Eye & Brow Shapes
What are the Different Eye Shapes?
When it comes to applying cosmetics and making aesthetic selections about eyeglasses, eye shape is crucial. But did you realise it also has an impact on your vision?
There are six different types of eyes, with various variations within each group. Your visual ability is also affected by your eye positioning.
The following are the various eye shapes:
A person with almond-shaped eyes has an iris that touches the eyelid on both the bottom and the top. They have a visible crease on the lids and the ends of their eyes taper at the tear duct and the outer point. Almond eyes are wider than other shapes and have smaller eyelids.
A person with round eyes has visibly noticeable creases. The whites on the top or bottom of their irises are visible. Their eyes appear more circular and/or larger and more prominent. The outer and inner corners of their eyes do not taper or pull inward or outward.
A person with monolid eyes does not have much of or any crease. Their eyes look flat.
A person with protruding eyes has eyeballs that appear to bulge outward from the eye socket.
A person with downturned eyes has eyes that taper downward at the outer corner. The eye appears to have a slight drop toward the cheekbone.
Upturned eyes are the opposite of downturned eyes. The eye shape is usually almond-like, but at the outer corner there is a slight lift and the bottom lashes turn upward. Some people call this eye shape cat eyes.
Close Set Eyes
This refers to the location of the eyes on the face more than the shape of the eye. Close-set eyes have less space between the eyes. There is very little space on either side of the bridge of the nose.
Wide Set Eyes
Wide set eyes are the opposite of close-set eyes. The space between them (across the nose bridge) is further apart.
Deep-set eyes give the appearance of a more prominent brow bone. They are set deeper in the skull and appear larger than non-deep set eyes.
Someone with hooded eyes has eyelids that appear smaller. The hood is caused by an extra layer of skin that droops down over the crease.
How to Determine Your Eye Shape
It might seem like determining your eye shape is as easy as looking at your eyes. However, people can have a blend of different eye shapes. There are also endless variations of these shapes.
Everyone’s face is unique, so just a slight difference from the standard definition of one’s eye shape can make things confusing.
Start by determining if you can see a crease. If you cannot see your crease, you have monolid eyes. If you can see the crease, consider the following:
- Does the colored part of the eye have any white showing? This is the case with round eyes.
- Does the eye’s outer corner turn down?

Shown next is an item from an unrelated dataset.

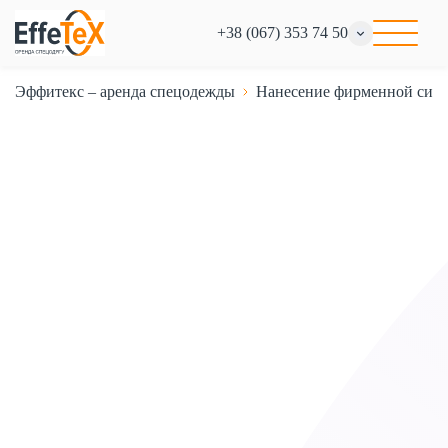
+38 (067) 353 74 50
Эффитекс – аренда спецодежды
Нанесение фирменной симв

This is the case with downturned eyes.
- Does the iris touch the bottom and top of the eyelid? This is the case with almond-shaped eyes.
- Do the outer corners flick upwards? This is the case with upturned eyes.
- Is the crease blocked by a skin flap? This is the case with hooded eyes.
In some cases, drooping eyelids are confused with hooded eyes. Drooping can be a sign of medical concern and you may wish to consult your doctor to discuss rectification options.